Die künstlerische Identität des Ruhrgebiets baut auf der Fortsetzung des industriellen-kulturellen Erbes auf. Dabei wird der Mehrwert der Kunst für das Ruhrgebiet oft nicht erkannt. Das Ruhrgebiet wurde zur 2010 zur Kulturhauptstadt. Der Eindruck besteht, dass dadurch die Industriekultur gewachsen ist, die Kunst jedoch nicht im gleichen Maße gefördert worden ist. Die bisherige Förderung scheint sich auf einige wenige Leuchttürme der Kunst zu konzentrierten.

Allgemein wird beobachtet, dass punktuell Projekte gefördert aber nachhaltige Unterstützung von z. B. Brandschutz in leer stehenden Gebäuden als potenzielle künstlerische Räume nicht berücksichtigt werden. Als eine weitere nachhaltige Förderung von Kunst in der Region wurde auch die Unterstützung von mehr öffentlich geförderten Ateliers und gemeinschaftlich genutzten Werkstätten gesehen. Das würde auch die langfristige Etablierung von Kunstschaffenden in der Region ermöglichen.

Ein weiteres Anliegen war die Schaffung einer größeren Transparenz im Bereich der Förderungen von Kunst. Ebenso soll Kunst als ernsthafte Profession angesehen und nicht als Mittel zum Zweck (bspw. Gentrifizierung von Stadtteilen) benutzt werden. Es stellte sich hier die Frage, wie bringt man die Kunst den Menschen in der Region nahe und wie kann eine Fachlichkeit der Entscheidungsträger sichergestellt werden.

Resümee

Alle beteiligten Künstlerinnen haben die Notwendigkeit des Treffens sowie die langfristige Etablierung des Künstlerfrühstück im Stellwerk 62 in regelmäßigen Abständen sehr begrüßt. Das Format erwies sich als ein Katalysator, der schnell zu einem fachlichen und konstruktiven Austausch und Vernetzung führte.

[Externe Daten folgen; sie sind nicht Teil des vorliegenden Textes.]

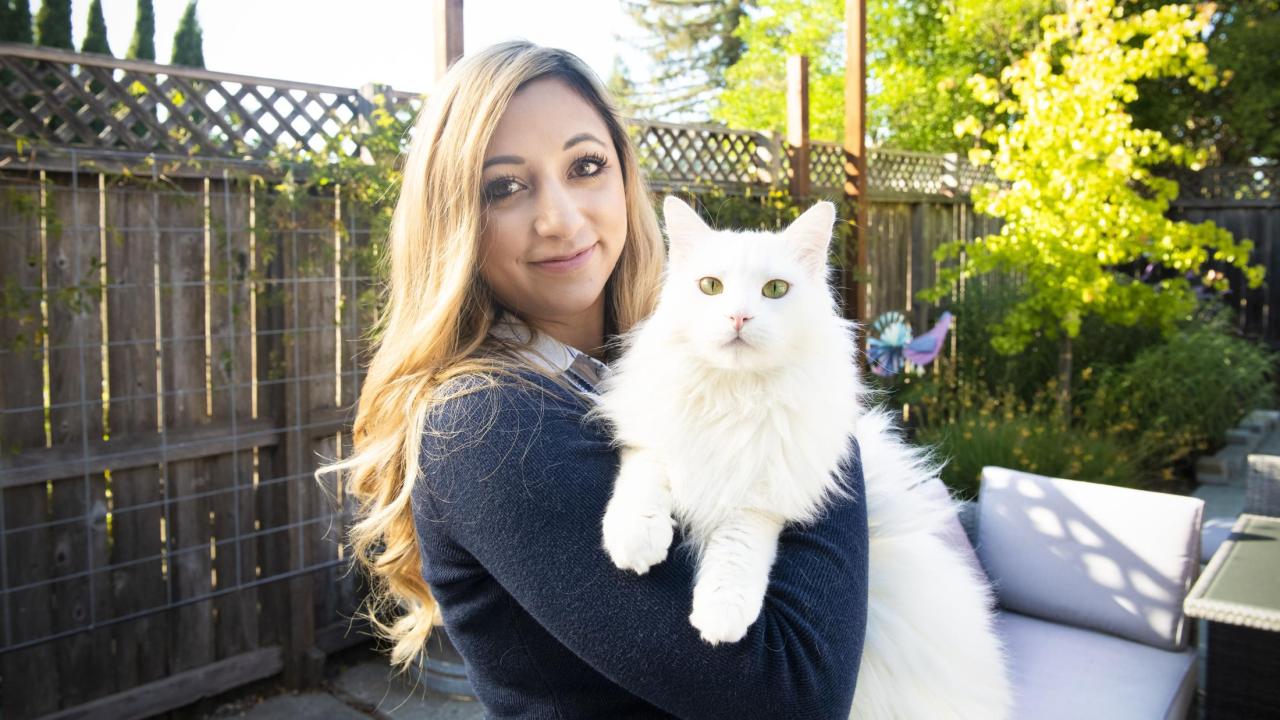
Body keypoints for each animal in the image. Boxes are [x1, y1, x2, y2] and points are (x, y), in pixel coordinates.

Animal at [586, 194, 1008, 717]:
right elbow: (646, 479)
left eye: (774, 290)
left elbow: (737, 552)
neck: (735, 396)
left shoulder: (763, 495)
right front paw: (636, 541)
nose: (739, 318)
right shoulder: (655, 439)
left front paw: (721, 615)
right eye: (710, 287)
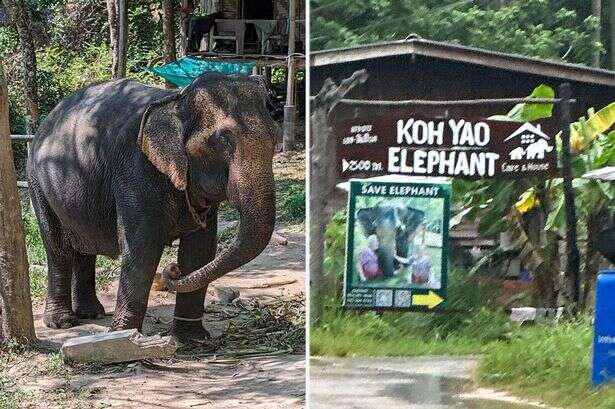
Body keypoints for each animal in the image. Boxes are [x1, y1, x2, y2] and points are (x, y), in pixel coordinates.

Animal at [27, 73, 278, 342]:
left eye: (275, 137)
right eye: (222, 141)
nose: (173, 271)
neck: (176, 100)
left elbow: (200, 250)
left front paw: (192, 340)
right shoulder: (135, 170)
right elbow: (142, 247)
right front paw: (124, 338)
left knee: (85, 249)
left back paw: (91, 313)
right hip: (37, 183)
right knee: (57, 248)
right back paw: (62, 322)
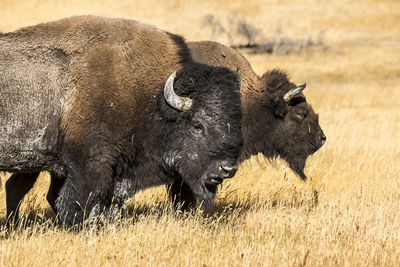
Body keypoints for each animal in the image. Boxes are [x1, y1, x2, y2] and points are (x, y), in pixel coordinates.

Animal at [0, 16, 244, 227]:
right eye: (197, 125)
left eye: (236, 121)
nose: (227, 169)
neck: (150, 98)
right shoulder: (89, 166)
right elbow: (75, 204)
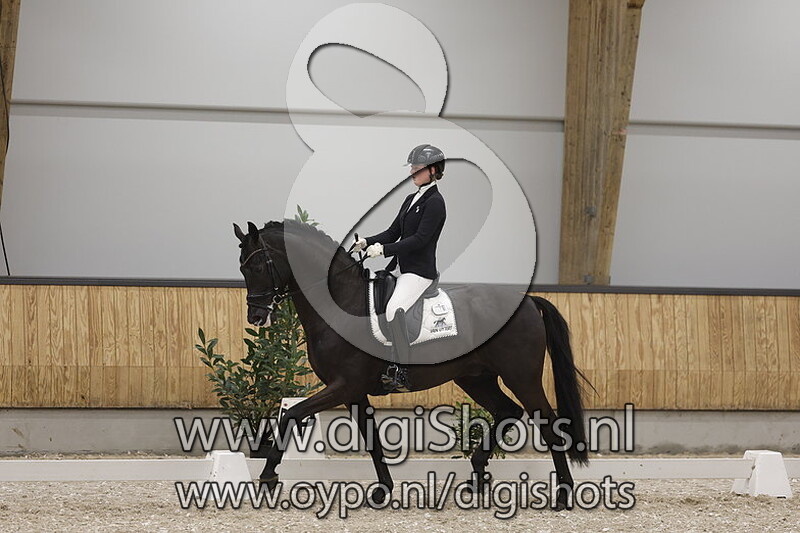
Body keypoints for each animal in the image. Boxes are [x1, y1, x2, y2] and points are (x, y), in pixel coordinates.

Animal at [233, 219, 591, 509]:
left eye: (259, 267)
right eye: (242, 270)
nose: (256, 317)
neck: (341, 305)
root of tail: (528, 301)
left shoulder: (343, 386)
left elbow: (290, 415)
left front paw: (268, 478)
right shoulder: (354, 392)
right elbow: (372, 441)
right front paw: (382, 491)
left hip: (521, 376)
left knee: (548, 424)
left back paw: (562, 495)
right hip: (476, 378)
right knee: (508, 411)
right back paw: (477, 477)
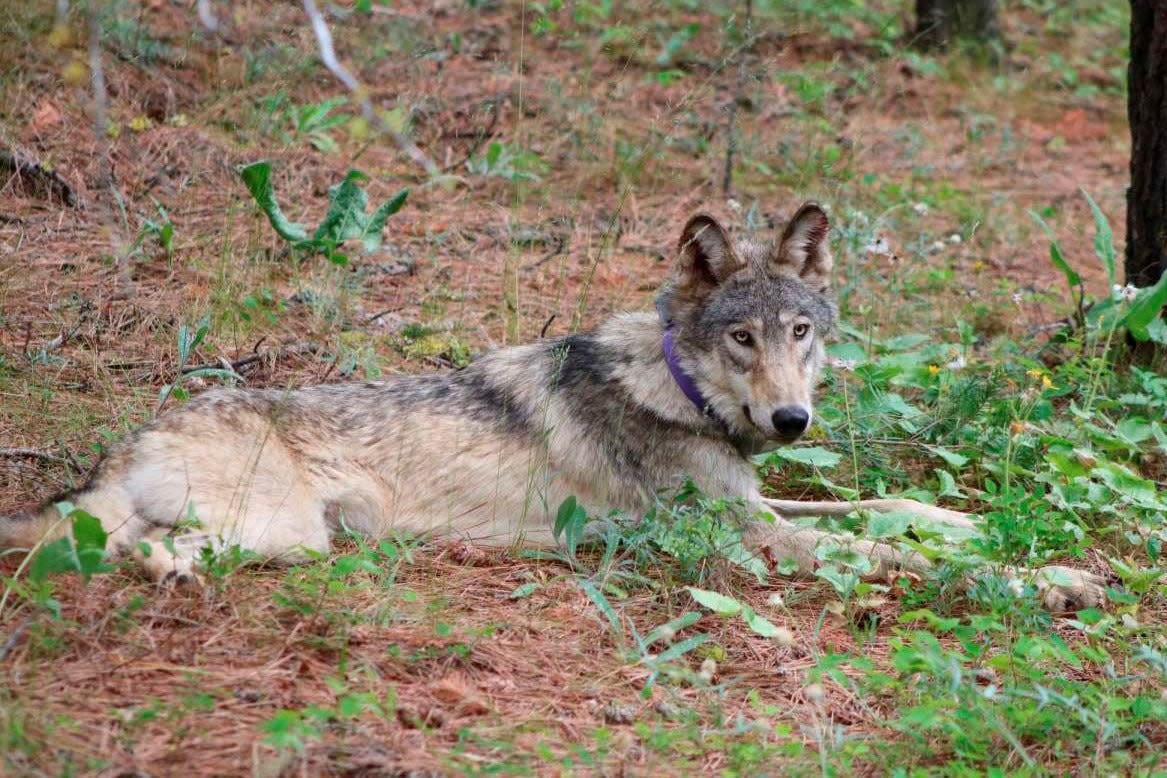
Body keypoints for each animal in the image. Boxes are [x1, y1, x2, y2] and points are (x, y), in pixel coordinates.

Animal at [0, 204, 1101, 611]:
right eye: (741, 339)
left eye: (801, 331)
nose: (791, 423)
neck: (678, 388)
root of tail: (133, 436)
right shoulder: (748, 539)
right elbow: (884, 552)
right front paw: (1050, 581)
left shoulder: (755, 506)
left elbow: (887, 509)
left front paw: (975, 527)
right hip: (288, 535)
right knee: (130, 551)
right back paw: (166, 577)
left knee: (107, 540)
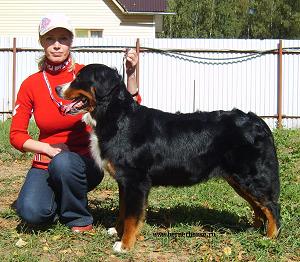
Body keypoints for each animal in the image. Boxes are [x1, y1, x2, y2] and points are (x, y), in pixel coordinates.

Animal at [56, 63, 282, 252]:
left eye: (79, 78)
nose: (58, 88)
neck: (117, 118)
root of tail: (257, 121)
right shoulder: (124, 181)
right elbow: (123, 210)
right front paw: (116, 231)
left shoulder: (136, 181)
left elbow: (131, 216)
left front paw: (125, 244)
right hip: (237, 179)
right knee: (259, 207)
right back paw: (254, 230)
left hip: (250, 176)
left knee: (271, 206)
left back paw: (270, 238)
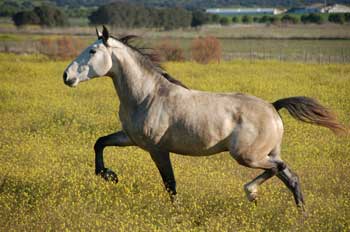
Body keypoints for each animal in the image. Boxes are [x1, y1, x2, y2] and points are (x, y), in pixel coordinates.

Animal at [62, 26, 344, 209]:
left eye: (92, 51)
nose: (66, 76)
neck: (147, 96)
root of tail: (273, 107)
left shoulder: (157, 149)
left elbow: (170, 184)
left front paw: (175, 212)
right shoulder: (130, 138)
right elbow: (100, 142)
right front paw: (109, 175)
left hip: (248, 156)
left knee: (279, 169)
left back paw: (251, 193)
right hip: (266, 153)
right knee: (291, 177)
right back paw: (300, 215)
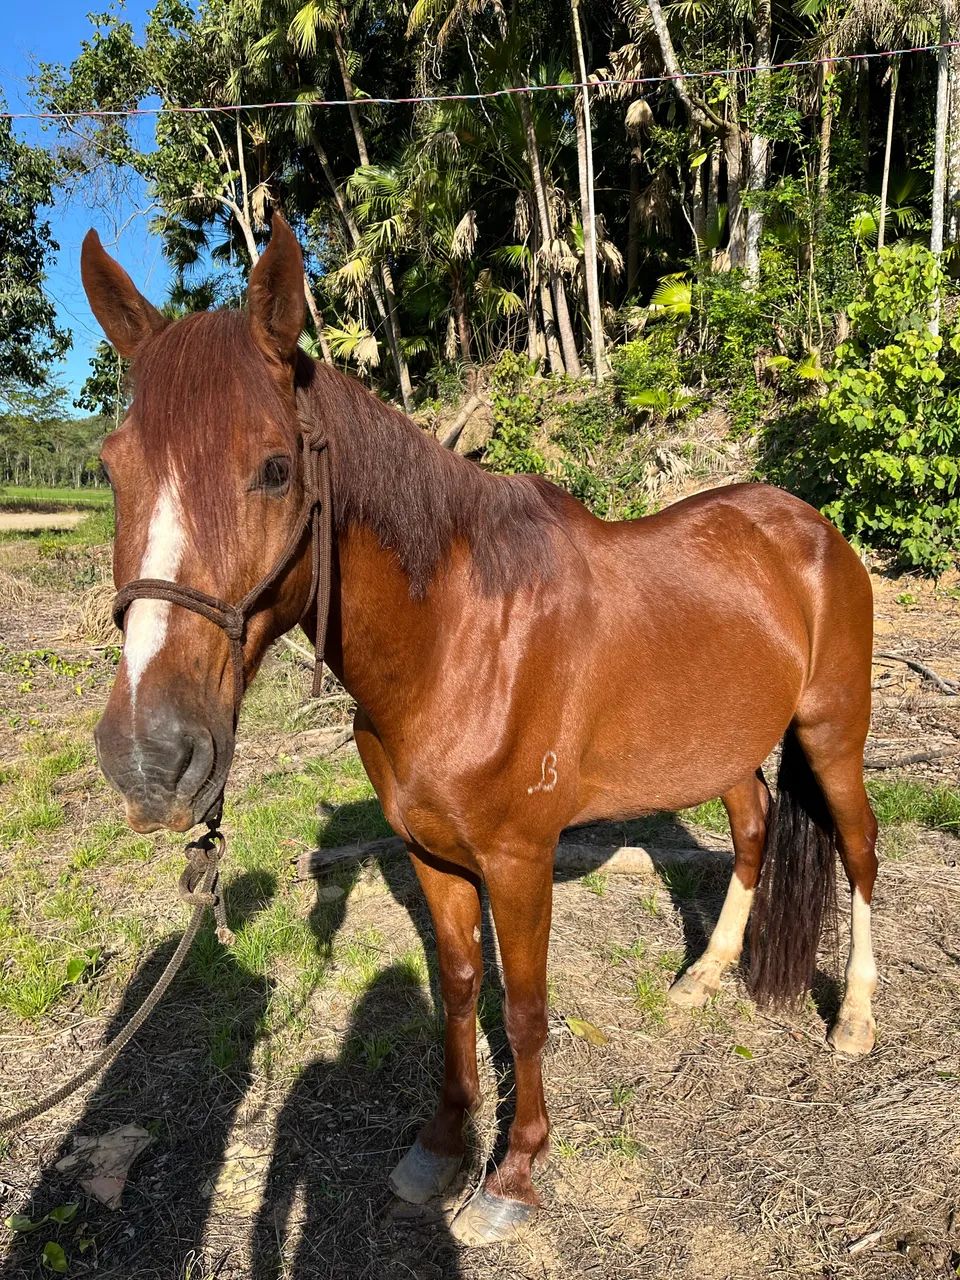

Besonders inspirierend wurde der interdisziplinäre Austausch auch mit einer Raumplanerin erlebt. Es ergeben sich dadurch andere Diskussionen und Sichtweisen, welche auch zu fruchtbaren Lösungsansätzen führen können.

Aktuell werden Finanzierungsmöglichkeiten und Kooperationspartner zur Etablierung des Formats an besonderen Orten des Ruhrgebiets gesucht.